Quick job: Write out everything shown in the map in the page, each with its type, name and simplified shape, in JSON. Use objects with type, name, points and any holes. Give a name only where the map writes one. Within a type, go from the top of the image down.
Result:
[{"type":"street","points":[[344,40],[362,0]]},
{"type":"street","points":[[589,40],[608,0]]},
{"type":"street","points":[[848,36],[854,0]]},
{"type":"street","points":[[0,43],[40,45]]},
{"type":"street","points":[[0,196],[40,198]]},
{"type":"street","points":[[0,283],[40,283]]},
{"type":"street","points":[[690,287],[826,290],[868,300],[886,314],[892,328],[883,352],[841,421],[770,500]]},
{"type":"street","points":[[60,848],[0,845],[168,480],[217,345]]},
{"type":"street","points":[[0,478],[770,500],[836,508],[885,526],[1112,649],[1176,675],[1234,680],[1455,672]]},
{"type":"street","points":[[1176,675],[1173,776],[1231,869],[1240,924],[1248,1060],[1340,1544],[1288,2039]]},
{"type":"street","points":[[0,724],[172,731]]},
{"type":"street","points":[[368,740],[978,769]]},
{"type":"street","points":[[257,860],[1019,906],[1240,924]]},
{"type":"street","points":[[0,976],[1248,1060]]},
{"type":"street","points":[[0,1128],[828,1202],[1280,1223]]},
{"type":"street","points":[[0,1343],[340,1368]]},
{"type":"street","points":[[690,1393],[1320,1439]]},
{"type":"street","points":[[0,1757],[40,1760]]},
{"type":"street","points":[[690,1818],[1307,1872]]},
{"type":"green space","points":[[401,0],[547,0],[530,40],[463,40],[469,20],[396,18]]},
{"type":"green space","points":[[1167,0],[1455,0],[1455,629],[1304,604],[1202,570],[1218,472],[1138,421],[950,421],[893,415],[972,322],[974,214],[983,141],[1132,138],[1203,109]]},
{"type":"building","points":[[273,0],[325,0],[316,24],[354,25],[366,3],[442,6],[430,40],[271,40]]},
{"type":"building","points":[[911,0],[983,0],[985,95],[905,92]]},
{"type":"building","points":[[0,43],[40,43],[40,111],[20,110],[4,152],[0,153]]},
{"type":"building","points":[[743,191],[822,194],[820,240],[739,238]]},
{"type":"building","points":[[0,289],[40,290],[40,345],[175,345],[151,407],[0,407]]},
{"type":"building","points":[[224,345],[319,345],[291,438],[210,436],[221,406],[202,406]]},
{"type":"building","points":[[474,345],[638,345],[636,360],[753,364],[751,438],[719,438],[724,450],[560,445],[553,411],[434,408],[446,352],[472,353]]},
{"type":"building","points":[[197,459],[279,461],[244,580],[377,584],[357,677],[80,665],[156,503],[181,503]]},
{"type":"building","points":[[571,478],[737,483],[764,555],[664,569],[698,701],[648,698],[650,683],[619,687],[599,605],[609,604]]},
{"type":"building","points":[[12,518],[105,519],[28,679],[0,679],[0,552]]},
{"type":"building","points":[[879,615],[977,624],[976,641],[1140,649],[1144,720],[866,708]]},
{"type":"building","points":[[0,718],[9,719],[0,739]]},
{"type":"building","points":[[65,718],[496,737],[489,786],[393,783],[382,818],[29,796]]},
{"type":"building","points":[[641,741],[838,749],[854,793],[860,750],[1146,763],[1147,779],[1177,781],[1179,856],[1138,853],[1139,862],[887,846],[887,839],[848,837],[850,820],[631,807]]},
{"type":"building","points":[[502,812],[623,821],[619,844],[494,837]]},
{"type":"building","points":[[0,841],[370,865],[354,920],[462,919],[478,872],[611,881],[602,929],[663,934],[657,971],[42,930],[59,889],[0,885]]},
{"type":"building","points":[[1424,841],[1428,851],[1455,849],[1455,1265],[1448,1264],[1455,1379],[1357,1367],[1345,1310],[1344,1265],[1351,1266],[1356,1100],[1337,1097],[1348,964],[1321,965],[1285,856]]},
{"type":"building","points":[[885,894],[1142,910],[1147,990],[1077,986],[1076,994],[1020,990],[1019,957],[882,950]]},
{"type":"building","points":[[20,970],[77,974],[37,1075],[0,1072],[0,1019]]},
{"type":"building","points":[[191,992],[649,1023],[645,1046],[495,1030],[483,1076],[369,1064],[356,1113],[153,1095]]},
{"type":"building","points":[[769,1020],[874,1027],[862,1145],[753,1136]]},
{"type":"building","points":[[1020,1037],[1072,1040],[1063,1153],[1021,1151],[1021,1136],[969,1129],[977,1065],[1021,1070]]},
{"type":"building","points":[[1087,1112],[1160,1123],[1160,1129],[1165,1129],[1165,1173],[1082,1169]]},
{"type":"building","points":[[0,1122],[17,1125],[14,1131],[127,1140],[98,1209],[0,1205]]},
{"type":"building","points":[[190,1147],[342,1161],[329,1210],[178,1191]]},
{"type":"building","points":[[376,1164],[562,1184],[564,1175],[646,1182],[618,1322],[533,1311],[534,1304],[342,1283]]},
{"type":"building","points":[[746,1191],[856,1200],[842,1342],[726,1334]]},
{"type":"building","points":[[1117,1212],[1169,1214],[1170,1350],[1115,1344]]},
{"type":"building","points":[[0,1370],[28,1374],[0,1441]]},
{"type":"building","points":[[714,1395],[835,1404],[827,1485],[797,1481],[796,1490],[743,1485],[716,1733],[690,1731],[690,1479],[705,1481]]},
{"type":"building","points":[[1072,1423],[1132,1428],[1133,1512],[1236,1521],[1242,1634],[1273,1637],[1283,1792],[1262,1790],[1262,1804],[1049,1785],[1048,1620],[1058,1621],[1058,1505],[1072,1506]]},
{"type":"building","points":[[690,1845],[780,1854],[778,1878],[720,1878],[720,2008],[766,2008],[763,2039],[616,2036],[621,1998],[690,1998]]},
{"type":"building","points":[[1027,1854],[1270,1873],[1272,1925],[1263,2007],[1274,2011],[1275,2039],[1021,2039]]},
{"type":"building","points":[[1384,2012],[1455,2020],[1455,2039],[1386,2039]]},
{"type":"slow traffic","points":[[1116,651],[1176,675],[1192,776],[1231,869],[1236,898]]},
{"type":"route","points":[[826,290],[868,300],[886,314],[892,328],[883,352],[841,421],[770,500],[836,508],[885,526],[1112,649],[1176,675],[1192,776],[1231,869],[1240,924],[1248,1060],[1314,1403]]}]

——————

- What to work on -
Return the material in full. Each line must match.

- Task answer -
Quick job: Write out everything shown in the map in the page, each with its type, name and simplified shape, in JSON. Use objects with type, name, points and any holes. Give a name only where the map writes one. Within a type, go from the top of the image down.
Result:
[{"type":"street","points":[[344,40],[362,0]]},
{"type":"street","points":[[589,40],[608,0]]},
{"type":"street","points":[[848,36],[854,0]]},
{"type":"street","points":[[0,43],[40,45]]},
{"type":"street","points":[[0,196],[40,198]]},
{"type":"street","points":[[0,283],[40,283]]},
{"type":"street","points":[[690,287],[826,290],[868,300],[886,314],[892,328],[883,352],[841,421],[770,500]]},
{"type":"street","points":[[60,848],[0,845],[168,480],[217,345]]},
{"type":"street","points":[[0,478],[770,500],[836,508],[885,526],[1112,649],[1176,675],[1234,680],[1455,672]]},
{"type":"street","points":[[1176,675],[1173,776],[1231,869],[1240,924],[1248,1060],[1340,1544],[1288,2039]]},
{"type":"street","points":[[0,724],[172,731]]},
{"type":"street","points":[[368,740],[978,769]]},
{"type":"street","points":[[257,860],[1019,906],[1240,924]]},
{"type":"street","points":[[0,976],[1248,1060]]},
{"type":"street","points":[[0,1128],[828,1202],[1280,1223]]},
{"type":"street","points":[[0,1343],[340,1368]]},
{"type":"street","points":[[690,1393],[1320,1439]]},
{"type":"street","points":[[0,1757],[40,1760]]},
{"type":"street","points":[[690,1818],[1307,1872]]},
{"type":"green space","points":[[401,0],[547,0],[530,40],[463,40],[469,20],[396,18]]},
{"type":"green space","points":[[1167,0],[1455,0],[1455,629],[1304,604],[1202,570],[1218,472],[1138,421],[950,421],[893,415],[972,322],[974,214],[983,141],[1132,138],[1203,109]]},
{"type":"building","points":[[273,0],[325,0],[316,24],[354,25],[366,3],[442,6],[430,40],[271,40]]},
{"type":"building","points":[[911,0],[983,0],[985,95],[905,92]]},
{"type":"building","points":[[0,43],[40,43],[40,111],[20,110],[4,152],[0,153]]},
{"type":"building","points":[[743,191],[822,194],[820,240],[739,238]]},
{"type":"building","points":[[0,289],[40,290],[40,345],[175,345],[151,407],[0,407]]},
{"type":"building","points":[[224,345],[319,345],[291,438],[210,436],[221,406],[202,406]]},
{"type":"building","points":[[474,345],[638,345],[636,360],[753,364],[751,438],[719,438],[724,450],[560,445],[553,411],[434,408],[446,352],[472,353]]},
{"type":"building","points":[[197,459],[279,461],[244,580],[377,584],[357,677],[80,665],[156,503],[181,503]]},
{"type":"building","points":[[571,478],[737,483],[764,555],[664,569],[698,701],[648,698],[650,683],[619,687],[599,605],[609,604]]},
{"type":"building","points":[[12,518],[105,519],[28,679],[0,679],[0,552]]},
{"type":"building","points":[[879,615],[977,624],[976,641],[1140,649],[1144,720],[866,708]]},
{"type":"building","points":[[0,718],[9,719],[0,739]]},
{"type":"building","points":[[65,718],[496,737],[489,786],[393,783],[382,818],[29,796]]},
{"type":"building","points":[[641,741],[838,749],[854,793],[860,750],[1146,763],[1147,779],[1177,781],[1179,856],[1138,853],[1139,862],[887,846],[887,839],[848,837],[850,820],[631,807]]},
{"type":"building","points":[[502,812],[623,821],[619,844],[494,837]]},
{"type":"building","points":[[0,841],[370,865],[354,920],[462,919],[478,872],[611,881],[602,929],[663,934],[657,971],[42,930],[59,889],[0,885]]},
{"type":"building","points":[[1424,841],[1428,851],[1455,849],[1455,1265],[1448,1264],[1455,1379],[1357,1367],[1345,1310],[1344,1265],[1351,1266],[1356,1100],[1337,1097],[1348,964],[1321,965],[1285,856]]},
{"type":"building","points":[[885,894],[1142,910],[1147,990],[1077,986],[1076,994],[1020,990],[1019,957],[882,950]]},
{"type":"building","points":[[20,970],[77,974],[37,1075],[0,1072],[0,1019]]},
{"type":"building","points":[[191,992],[649,1023],[645,1046],[495,1030],[483,1076],[369,1064],[356,1113],[153,1095]]},
{"type":"building","points":[[769,1020],[874,1027],[862,1145],[753,1136]]},
{"type":"building","points":[[1020,1037],[1072,1040],[1063,1153],[1021,1151],[1021,1136],[969,1129],[977,1065],[1021,1070]]},
{"type":"building","points":[[1087,1112],[1160,1123],[1160,1129],[1165,1129],[1165,1173],[1082,1169]]},
{"type":"building","points":[[0,1122],[17,1125],[14,1131],[127,1140],[98,1209],[0,1205]]},
{"type":"building","points":[[190,1147],[342,1161],[329,1210],[178,1191]]},
{"type":"building","points":[[376,1164],[562,1184],[564,1175],[646,1182],[618,1322],[533,1311],[534,1304],[342,1283]]},
{"type":"building","points":[[746,1191],[856,1200],[842,1342],[726,1334]]},
{"type":"building","points":[[1117,1212],[1169,1214],[1170,1350],[1115,1344]]},
{"type":"building","points":[[0,1370],[28,1374],[0,1441]]},
{"type":"building","points":[[714,1395],[835,1404],[827,1485],[797,1481],[796,1490],[743,1485],[716,1733],[690,1731],[690,1479],[705,1481]]},
{"type":"building","points":[[1072,1423],[1132,1428],[1133,1512],[1236,1521],[1242,1634],[1273,1637],[1283,1792],[1262,1790],[1262,1804],[1049,1785],[1048,1620],[1058,1621],[1058,1505],[1072,1506]]},
{"type":"building","points":[[690,1845],[780,1854],[778,1878],[720,1878],[720,2008],[766,2008],[763,2039],[616,2036],[621,1998],[690,1998]]},
{"type":"building","points":[[1027,1854],[1270,1873],[1272,1925],[1263,2007],[1274,2011],[1275,2039],[1021,2039]]},
{"type":"building","points":[[1384,2012],[1455,2020],[1455,2039],[1386,2039]]},
{"type":"slow traffic","points":[[1116,651],[1176,675],[1192,776],[1231,869],[1236,898]]},
{"type":"route","points":[[826,290],[868,300],[886,314],[892,328],[883,352],[841,421],[770,500],[836,508],[885,526],[1112,649],[1176,675],[1192,776],[1231,869],[1240,924],[1248,1060],[1314,1403]]}]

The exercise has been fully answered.